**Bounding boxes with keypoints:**
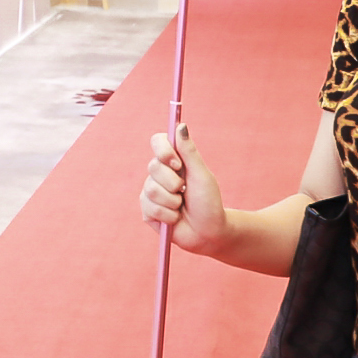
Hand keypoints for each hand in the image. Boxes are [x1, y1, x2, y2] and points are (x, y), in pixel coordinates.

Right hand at [142, 124, 229, 255]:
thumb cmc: (209, 202)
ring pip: (152, 189)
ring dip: (172, 201)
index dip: (163, 150)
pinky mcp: (147, 211)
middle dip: (173, 182)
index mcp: (173, 161)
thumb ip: (189, 151)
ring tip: (181, 206)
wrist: (208, 232)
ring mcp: (151, 192)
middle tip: (184, 191)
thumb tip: (181, 125)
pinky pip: (150, 207)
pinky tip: (175, 218)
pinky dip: (168, 215)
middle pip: (153, 167)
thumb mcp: (201, 175)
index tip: (177, 163)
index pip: (157, 141)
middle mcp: (159, 174)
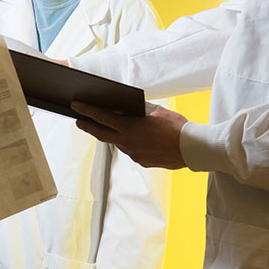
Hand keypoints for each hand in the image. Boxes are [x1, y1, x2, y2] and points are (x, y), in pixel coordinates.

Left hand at [72, 101, 188, 169]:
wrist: (192, 149)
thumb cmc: (177, 127)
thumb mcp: (157, 112)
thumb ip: (140, 111)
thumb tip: (130, 111)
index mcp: (129, 127)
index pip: (102, 117)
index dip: (87, 111)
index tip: (76, 107)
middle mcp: (128, 142)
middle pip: (101, 134)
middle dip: (88, 126)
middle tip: (78, 121)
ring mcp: (134, 153)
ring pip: (118, 142)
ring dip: (112, 135)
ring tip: (108, 127)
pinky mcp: (142, 161)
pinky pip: (131, 150)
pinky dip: (130, 142)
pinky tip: (136, 138)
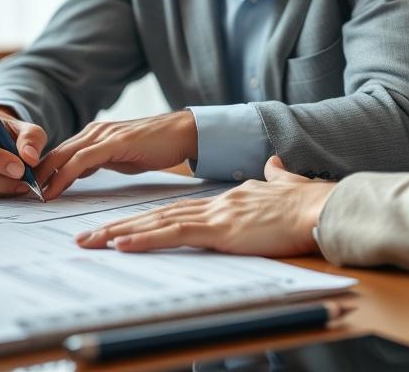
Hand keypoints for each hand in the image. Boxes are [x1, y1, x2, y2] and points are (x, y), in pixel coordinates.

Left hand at [35, 110, 197, 199]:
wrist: (182, 132)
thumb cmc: (155, 146)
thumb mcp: (120, 156)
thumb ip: (99, 161)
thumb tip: (79, 172)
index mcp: (95, 135)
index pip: (60, 152)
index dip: (42, 170)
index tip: (29, 189)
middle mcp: (95, 131)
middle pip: (56, 152)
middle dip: (36, 173)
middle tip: (20, 194)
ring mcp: (104, 135)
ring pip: (64, 155)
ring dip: (45, 176)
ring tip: (31, 195)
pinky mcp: (115, 142)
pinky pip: (82, 160)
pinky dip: (64, 175)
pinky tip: (54, 189)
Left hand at [75, 156, 337, 255]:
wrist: (322, 207)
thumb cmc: (309, 205)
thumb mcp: (286, 187)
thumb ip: (275, 177)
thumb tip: (273, 165)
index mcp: (226, 200)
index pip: (177, 209)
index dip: (146, 217)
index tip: (122, 226)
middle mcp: (214, 204)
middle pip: (157, 214)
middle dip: (119, 225)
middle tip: (86, 235)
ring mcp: (216, 215)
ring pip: (157, 223)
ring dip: (120, 232)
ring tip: (90, 241)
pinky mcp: (221, 230)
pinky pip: (174, 234)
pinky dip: (145, 238)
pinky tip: (121, 243)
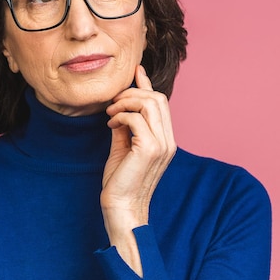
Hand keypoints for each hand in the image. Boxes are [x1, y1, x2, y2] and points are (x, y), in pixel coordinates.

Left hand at [101, 65, 176, 274]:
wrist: (121, 209)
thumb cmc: (121, 182)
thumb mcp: (123, 147)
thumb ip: (126, 126)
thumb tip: (121, 106)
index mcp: (165, 140)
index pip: (161, 104)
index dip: (148, 84)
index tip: (136, 70)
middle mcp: (168, 141)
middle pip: (158, 98)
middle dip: (133, 93)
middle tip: (113, 103)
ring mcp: (162, 145)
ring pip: (149, 103)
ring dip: (126, 102)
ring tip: (111, 113)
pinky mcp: (150, 149)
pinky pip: (136, 118)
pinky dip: (121, 116)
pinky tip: (111, 124)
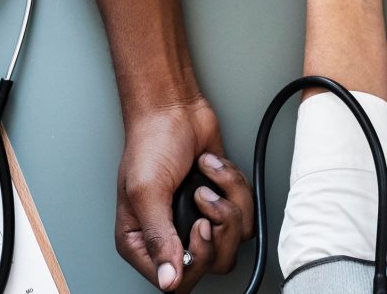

**Exercise prompt:** The stretch above running from the line with "ring tip: (90, 241)" through the line with "middle dip: (133, 93)" is all you should copy, exactly, leaving out the pictures.

**Written answer:**
ring tip: (90, 241)
pinky mcp: (221, 230)
pinky pip: (174, 234)
pinky dip: (145, 238)
pinky tip: (121, 243)
Hand keypoints for each hand in the image. Boxes are [x1, y1, x2, y2] and points are (x, y), in pixel coordinates.

Left hand at [101, 65, 176, 274]:
wrist: (121, 209)
thumb cmc: (121, 182)
thumb mcp: (123, 147)
thumb ip: (126, 126)
thumb tip: (121, 106)
index mcp: (165, 140)
index pip: (161, 104)
index dip: (148, 84)
index tip: (136, 70)
middle mcp: (168, 141)
middle pip: (158, 98)
middle dip: (133, 93)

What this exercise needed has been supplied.